ACTIVITY A
In the article on the all-terrain Mars rover, reproduce the passage from "Cliff-hangers: The all-terrain" to "high-risk engineering challenges.", swapping "robotics experts" for "engineers".
ACTIVITY B
Condense the paragraph of the article on the all-terrain Mars rover that begins "One of the most intriguing prototypes" into a bulleted list that keeps its main facts.

━━ EXTRACT ━━

Cliff-hangers: The all-terrain Mars rover

Categories: Feature Stories Mars

Cliffbot doing off-road tests
Cliffbot doing off-road tests (Image credit:JPL/NASA)

In a first-of-its-kind test, a JPL team of robotics experts recently began off-road exploration into how an ideal Mars rover might handle the bumps and cliffs expected on Mars. Maneuvering on sandy, natural terrain presents many new and high-risk engineering challenges.

According to Dr. Paul Schenker, of the Jet Propulsion Laboratory’s Robotics Group, the motivation in rethinking ways of roving the Red Planet follows from ambitious goals: many attractive science targets likely call for ruggedness beyond the reach of current rover designs.

"The objective of this work at large," says Dr. Schenker, "is simply to provide new rover capabilities–the underlying sensing and controls and overarching system concepts/architectures–by which surface mobility can reach into increasing high risk access areas with high value science." One such future candidate will likely be of keen astrobiological interest, mainly the sandy soils that may have once harbored ancient oceans.

Bolder with Boulders

One of the most intriguing prototypes demonstrated recently turns next generation rovers into climbing machines. For some tests, the terrain’s steepness tilts beyond a 50-degree slope. Where previous rovers slide or slip, the novel designs maneuver the steep ascents. With tires smaller than the rocks they are expected to drive over, the rover wheels can also act as climbers and overcome obstacles bigger than their wheel diameter. Recent JPL rover development can roll over rocks up to one and a half times its wheel diameter. Simpler four wheeled designs (simple angle arm rockers) can handle about 1.0 times wheel diameter. In analogy to a standard Earth-bound pickup truck, with 3-foot wheel diameters, the vehicle must drive over and not around a hip-high boulder.

Teamwork Meets the Grade

If one such all-terrain rover meets the challenge, why not employ many of them cooperating so that a kind of small mountain ascent team makes the grade? According to Dr. Schenker, "Two rover system prototypes and underlying sensing and control technologies have been developed by our group. The first of these systems is "All Terrain Explorer (ATE)" and the second is the "Cliff-bot" team. The first is a single rover; the second is a team of three cooperating robots".

The cliff-hanger arm in action showing a safety line tether
The cliff-hanger arm in action showing a safety line tether.

━━━
━━ DATA SHOWN ━━

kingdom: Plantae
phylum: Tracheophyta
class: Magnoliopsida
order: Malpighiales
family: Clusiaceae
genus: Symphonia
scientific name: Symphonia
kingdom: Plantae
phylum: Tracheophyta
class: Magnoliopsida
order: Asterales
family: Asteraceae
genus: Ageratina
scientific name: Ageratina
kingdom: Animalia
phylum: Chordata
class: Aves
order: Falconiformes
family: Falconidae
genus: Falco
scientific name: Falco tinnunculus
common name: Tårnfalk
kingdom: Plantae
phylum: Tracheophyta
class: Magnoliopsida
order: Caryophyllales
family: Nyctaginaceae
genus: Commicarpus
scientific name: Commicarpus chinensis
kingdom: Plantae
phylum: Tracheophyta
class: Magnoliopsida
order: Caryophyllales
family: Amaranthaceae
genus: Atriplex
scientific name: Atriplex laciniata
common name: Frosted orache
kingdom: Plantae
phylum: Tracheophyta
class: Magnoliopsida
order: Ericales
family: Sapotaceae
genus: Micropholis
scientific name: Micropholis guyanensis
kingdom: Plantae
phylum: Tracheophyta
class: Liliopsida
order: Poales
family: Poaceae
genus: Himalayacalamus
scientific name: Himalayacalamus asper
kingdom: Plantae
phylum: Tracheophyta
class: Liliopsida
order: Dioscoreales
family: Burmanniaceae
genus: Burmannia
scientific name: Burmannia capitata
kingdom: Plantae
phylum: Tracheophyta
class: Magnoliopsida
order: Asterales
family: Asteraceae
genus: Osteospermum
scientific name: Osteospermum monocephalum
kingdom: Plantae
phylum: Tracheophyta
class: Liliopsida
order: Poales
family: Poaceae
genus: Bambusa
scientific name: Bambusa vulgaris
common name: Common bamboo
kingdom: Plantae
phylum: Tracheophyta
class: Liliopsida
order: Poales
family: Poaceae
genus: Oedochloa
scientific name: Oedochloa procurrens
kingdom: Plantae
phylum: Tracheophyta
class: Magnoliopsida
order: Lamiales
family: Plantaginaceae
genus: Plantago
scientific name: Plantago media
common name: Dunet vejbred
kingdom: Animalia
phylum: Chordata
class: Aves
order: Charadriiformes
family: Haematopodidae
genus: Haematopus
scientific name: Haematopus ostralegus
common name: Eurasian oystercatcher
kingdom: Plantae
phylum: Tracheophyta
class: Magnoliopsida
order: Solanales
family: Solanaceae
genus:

━━━

YOUR SOLUTION A
Cliff-hangers: The all-terrain Mars rover

Categories: Feature Stories Mars

Cliffbot doing off-road tests
Cliffbot doing off-road tests (Image credit:JPL/NASA)

In a first-of-its-kind test, a JPL team of engineers recently began off-road exploration into how an ideal Mars rover might handle the bumps and cliffs expected on Mars. Maneuvering on sandy, natural terrain presents many new and high-risk engineering challenges.

YOUR SOLUTION B
- Prototypes recently demonstrated turn next-generation rovers into climbing machines.
- Some test terrain tilts beyond a 50-degree slope. Where previous rovers slide or slip, the new designs maneuver up steep ascents.
- Their tires are smaller than the rocks they are expected to drive over, so the wheels can act as climbers and overcome obstacles bigger than their wheel diameter.
- Recent JPL rover development can roll over rocks up to one and a half times its wheel diameter. Simpler four-wheeled designs (simple angle arm rockers) handle about 1.0 times wheel diameter.
- By analogy, a standard pickup truck with 3-foot wheels would have to drive over, not around, a hip-high boulder.